Kim Young-sook runs a small restaurant near the school. She dressed in black and wept as she spoke with CNN, explaining that students are regular customers.

She played a video of a 17-year-old boy she said was like a son to her.

"He used to call me auntie," she said. "He was sitting here playing guitar talking about just how important this trip was to him. I feel so bad that I could not be there. All of us, we could have done something."

Students return to school

A makeshift memorial has been set up in a nearby basketball gymnasium, where hundreds of people file past a wall of flowers in which dozens of photos of dead and missing students are mounted. As well as local visitors, people have driven down from other cities like Seoul to pay their respects.

The school reopened Thursday, but only for students in the final year. About 100 psychiatrists and support staff from across South Korea were on hand to counsel them. Some of the teenagers arrived in hoods or wore caps to cover their faces as they made their way past journalists.

Mental health care professionals will be available to the students for at least two months, said Dr. Kim Hyun-sook, head of the community mental health program in the region.

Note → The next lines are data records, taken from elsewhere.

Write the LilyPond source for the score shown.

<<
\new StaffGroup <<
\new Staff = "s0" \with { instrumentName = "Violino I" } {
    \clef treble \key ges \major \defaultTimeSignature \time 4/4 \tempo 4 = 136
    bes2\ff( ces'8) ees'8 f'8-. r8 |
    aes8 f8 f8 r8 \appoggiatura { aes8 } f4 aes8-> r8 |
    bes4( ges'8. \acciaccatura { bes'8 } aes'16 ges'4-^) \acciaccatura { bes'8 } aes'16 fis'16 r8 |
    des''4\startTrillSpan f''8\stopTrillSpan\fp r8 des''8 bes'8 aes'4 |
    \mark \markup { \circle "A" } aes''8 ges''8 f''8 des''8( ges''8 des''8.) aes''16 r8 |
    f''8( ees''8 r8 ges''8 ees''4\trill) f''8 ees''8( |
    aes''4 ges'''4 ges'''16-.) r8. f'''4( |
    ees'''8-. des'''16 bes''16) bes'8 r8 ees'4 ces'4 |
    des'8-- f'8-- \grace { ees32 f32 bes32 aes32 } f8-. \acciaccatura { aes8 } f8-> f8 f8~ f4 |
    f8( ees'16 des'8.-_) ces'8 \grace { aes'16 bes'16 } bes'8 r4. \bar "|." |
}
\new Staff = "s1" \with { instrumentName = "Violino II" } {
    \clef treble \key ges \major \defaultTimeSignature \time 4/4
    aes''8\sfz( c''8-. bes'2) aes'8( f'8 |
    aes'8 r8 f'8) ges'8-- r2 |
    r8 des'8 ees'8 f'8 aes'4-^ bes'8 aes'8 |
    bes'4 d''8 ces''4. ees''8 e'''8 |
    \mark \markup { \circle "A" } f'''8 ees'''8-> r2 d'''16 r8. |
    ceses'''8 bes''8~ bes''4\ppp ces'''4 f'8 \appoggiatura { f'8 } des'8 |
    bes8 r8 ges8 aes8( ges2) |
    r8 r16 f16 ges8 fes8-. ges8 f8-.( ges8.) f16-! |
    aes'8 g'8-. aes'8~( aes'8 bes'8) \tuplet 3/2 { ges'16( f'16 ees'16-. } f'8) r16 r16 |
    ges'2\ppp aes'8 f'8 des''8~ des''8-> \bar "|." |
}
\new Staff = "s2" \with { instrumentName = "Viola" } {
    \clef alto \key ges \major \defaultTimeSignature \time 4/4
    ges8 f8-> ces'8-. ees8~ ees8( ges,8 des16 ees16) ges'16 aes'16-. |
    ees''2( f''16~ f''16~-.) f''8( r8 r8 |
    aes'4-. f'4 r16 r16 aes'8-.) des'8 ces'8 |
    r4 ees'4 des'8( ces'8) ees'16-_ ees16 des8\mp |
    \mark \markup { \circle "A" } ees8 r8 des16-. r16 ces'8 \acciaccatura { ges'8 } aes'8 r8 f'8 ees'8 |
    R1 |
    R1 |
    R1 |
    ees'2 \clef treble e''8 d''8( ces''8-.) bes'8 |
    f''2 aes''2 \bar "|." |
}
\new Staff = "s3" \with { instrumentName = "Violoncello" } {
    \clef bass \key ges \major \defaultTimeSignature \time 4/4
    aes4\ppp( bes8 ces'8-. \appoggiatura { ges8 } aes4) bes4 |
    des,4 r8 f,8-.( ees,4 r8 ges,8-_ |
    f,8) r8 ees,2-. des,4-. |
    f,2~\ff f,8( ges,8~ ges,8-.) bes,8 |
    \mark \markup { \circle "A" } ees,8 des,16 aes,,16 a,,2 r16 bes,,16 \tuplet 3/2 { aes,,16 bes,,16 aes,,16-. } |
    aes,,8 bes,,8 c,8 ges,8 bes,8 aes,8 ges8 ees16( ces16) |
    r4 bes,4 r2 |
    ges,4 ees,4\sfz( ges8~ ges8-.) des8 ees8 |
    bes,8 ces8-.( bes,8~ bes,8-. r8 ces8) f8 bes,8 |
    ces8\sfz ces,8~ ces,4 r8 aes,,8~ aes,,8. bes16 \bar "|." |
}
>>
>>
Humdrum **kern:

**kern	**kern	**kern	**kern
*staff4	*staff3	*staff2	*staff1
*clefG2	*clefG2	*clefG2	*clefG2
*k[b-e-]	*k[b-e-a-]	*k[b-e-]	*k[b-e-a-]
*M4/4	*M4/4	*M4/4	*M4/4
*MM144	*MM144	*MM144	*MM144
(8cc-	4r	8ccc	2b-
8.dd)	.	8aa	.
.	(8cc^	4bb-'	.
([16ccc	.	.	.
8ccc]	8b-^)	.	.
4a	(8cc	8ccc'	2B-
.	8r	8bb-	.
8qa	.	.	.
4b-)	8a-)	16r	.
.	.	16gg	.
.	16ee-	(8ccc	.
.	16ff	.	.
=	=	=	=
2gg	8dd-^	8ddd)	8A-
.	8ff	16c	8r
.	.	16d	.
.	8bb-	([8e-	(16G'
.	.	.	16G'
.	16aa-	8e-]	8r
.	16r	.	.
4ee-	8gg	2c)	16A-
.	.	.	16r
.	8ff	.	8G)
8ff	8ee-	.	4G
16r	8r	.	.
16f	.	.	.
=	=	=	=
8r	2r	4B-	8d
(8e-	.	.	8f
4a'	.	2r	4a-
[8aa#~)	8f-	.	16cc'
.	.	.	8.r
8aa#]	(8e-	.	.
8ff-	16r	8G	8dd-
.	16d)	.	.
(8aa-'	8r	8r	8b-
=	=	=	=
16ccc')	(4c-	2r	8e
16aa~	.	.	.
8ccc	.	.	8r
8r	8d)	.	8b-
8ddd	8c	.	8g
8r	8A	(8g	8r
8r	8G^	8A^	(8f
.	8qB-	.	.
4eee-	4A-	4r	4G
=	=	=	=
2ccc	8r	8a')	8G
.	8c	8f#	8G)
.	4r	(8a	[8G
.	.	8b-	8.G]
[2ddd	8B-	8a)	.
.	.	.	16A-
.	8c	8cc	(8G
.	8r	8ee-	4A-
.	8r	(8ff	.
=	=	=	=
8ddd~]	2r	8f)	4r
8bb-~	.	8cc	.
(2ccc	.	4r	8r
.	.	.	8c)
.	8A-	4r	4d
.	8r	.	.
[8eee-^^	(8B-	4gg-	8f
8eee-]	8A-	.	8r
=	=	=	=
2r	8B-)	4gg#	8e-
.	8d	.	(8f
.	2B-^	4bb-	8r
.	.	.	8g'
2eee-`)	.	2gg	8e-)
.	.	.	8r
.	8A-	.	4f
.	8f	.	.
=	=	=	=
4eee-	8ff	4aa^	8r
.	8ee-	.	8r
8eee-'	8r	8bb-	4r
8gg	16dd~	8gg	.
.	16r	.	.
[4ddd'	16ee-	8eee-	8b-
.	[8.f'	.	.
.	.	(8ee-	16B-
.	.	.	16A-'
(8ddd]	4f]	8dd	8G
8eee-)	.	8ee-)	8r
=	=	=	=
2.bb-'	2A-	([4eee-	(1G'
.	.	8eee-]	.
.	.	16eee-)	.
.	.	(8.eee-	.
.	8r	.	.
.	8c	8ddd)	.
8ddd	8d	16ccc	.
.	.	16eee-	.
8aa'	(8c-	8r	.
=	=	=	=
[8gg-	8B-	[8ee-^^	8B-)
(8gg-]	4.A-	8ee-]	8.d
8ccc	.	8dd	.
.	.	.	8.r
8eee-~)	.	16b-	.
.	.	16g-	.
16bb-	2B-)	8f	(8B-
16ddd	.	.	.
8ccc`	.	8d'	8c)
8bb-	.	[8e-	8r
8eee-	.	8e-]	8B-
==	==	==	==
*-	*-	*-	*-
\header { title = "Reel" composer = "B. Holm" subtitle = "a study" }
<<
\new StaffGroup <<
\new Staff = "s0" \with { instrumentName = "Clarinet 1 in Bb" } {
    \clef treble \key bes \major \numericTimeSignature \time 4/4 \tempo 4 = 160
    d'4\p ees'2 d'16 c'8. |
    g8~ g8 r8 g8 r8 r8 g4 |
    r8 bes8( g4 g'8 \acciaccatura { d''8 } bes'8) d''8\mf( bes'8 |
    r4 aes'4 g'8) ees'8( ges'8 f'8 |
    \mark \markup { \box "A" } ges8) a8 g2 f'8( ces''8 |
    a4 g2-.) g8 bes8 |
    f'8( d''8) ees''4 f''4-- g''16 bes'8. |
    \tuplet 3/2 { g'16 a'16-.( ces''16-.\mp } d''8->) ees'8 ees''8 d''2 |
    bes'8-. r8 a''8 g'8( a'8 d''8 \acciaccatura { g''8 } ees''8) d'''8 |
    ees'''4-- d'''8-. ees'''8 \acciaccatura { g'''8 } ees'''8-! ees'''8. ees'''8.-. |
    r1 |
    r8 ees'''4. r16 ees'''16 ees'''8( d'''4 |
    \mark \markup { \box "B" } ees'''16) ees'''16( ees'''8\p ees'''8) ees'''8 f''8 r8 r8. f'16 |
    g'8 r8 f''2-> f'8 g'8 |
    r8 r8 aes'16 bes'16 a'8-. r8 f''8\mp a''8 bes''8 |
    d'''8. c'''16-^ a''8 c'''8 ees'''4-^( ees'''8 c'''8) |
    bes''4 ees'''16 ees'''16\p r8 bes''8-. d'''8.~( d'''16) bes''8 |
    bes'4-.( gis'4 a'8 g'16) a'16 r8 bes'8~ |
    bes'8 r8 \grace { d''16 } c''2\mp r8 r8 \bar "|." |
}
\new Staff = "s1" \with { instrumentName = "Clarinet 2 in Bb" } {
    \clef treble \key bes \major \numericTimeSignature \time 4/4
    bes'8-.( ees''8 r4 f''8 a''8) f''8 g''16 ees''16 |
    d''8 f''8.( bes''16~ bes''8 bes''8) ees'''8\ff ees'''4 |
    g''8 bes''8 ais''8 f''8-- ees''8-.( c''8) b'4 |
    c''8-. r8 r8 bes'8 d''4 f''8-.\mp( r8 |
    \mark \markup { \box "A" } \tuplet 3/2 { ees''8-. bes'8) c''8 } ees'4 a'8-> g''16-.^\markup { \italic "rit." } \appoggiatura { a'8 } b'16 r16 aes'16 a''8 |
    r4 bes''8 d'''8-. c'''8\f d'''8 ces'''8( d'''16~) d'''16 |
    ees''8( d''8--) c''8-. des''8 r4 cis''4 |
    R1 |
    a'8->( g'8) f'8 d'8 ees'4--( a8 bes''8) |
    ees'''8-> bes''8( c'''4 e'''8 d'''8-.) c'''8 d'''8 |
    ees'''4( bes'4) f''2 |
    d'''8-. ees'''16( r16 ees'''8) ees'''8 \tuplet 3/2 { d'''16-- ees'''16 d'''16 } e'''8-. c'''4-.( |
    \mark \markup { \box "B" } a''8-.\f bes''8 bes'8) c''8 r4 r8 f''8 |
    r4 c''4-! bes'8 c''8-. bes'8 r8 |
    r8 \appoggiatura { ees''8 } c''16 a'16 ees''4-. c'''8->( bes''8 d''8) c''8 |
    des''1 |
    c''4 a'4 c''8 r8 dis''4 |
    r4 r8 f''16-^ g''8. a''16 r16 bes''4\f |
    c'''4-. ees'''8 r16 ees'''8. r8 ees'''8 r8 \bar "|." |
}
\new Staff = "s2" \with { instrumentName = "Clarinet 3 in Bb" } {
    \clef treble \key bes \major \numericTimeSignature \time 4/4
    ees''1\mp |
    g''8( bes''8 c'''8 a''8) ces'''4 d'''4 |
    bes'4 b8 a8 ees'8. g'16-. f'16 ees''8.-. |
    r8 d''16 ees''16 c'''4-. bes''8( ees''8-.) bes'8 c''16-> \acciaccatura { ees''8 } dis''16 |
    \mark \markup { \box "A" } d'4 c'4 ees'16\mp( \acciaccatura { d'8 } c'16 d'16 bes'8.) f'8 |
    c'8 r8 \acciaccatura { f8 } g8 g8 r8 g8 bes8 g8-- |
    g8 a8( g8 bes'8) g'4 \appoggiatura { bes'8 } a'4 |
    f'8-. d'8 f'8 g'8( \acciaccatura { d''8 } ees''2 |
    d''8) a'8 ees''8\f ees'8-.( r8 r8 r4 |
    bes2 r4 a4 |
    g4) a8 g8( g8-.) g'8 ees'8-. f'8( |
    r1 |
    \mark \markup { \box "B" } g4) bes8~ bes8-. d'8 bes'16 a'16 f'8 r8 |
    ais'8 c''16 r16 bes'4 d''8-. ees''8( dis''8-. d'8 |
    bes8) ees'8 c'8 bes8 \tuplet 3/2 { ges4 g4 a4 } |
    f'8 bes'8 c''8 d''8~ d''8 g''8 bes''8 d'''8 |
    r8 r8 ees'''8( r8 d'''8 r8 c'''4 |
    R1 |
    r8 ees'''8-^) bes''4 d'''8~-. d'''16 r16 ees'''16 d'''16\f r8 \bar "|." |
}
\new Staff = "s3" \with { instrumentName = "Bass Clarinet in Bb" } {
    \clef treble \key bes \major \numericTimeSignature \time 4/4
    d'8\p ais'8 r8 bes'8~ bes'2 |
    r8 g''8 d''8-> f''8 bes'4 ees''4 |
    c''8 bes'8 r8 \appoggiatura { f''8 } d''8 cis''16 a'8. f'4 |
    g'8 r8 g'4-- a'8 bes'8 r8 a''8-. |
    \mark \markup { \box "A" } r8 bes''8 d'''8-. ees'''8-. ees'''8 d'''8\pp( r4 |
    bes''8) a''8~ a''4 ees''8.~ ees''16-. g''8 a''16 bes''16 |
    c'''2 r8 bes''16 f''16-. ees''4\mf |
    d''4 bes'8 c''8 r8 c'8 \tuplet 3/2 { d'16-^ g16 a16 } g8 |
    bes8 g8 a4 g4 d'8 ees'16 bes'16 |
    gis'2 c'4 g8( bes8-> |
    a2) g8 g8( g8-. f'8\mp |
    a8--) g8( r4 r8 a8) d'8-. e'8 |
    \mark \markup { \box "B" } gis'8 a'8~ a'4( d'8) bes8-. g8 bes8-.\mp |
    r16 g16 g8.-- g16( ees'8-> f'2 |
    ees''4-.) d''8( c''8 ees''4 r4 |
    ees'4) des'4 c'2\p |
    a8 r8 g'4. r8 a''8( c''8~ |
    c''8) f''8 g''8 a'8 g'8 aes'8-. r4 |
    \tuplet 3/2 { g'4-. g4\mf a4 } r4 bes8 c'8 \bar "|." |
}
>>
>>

"Koreans, when they experience trauma, they feel anger and sadness but they tend to bottle it up," he said. "We're trying to encourage emotional communication to let those feelings out."

A mother's pain

The parents of the dead and missing, meanwhile, cling to photos and videos of their lost loved ones.

Christine Kim taught English to some of the students. Her youngest daughter, Billy, was on board the ferry.

A video on Kim's cell phone shows Billy hula-hooping while wearing a dalmation costume -- a fun-loving teenager.

Billy got her boyish name because she loved goats when she was little, her mother said.

Last week, Kim looked out to sea from Jindo and called for her daughter.

"It's mom!" she cried out at the waves. "It's mom!"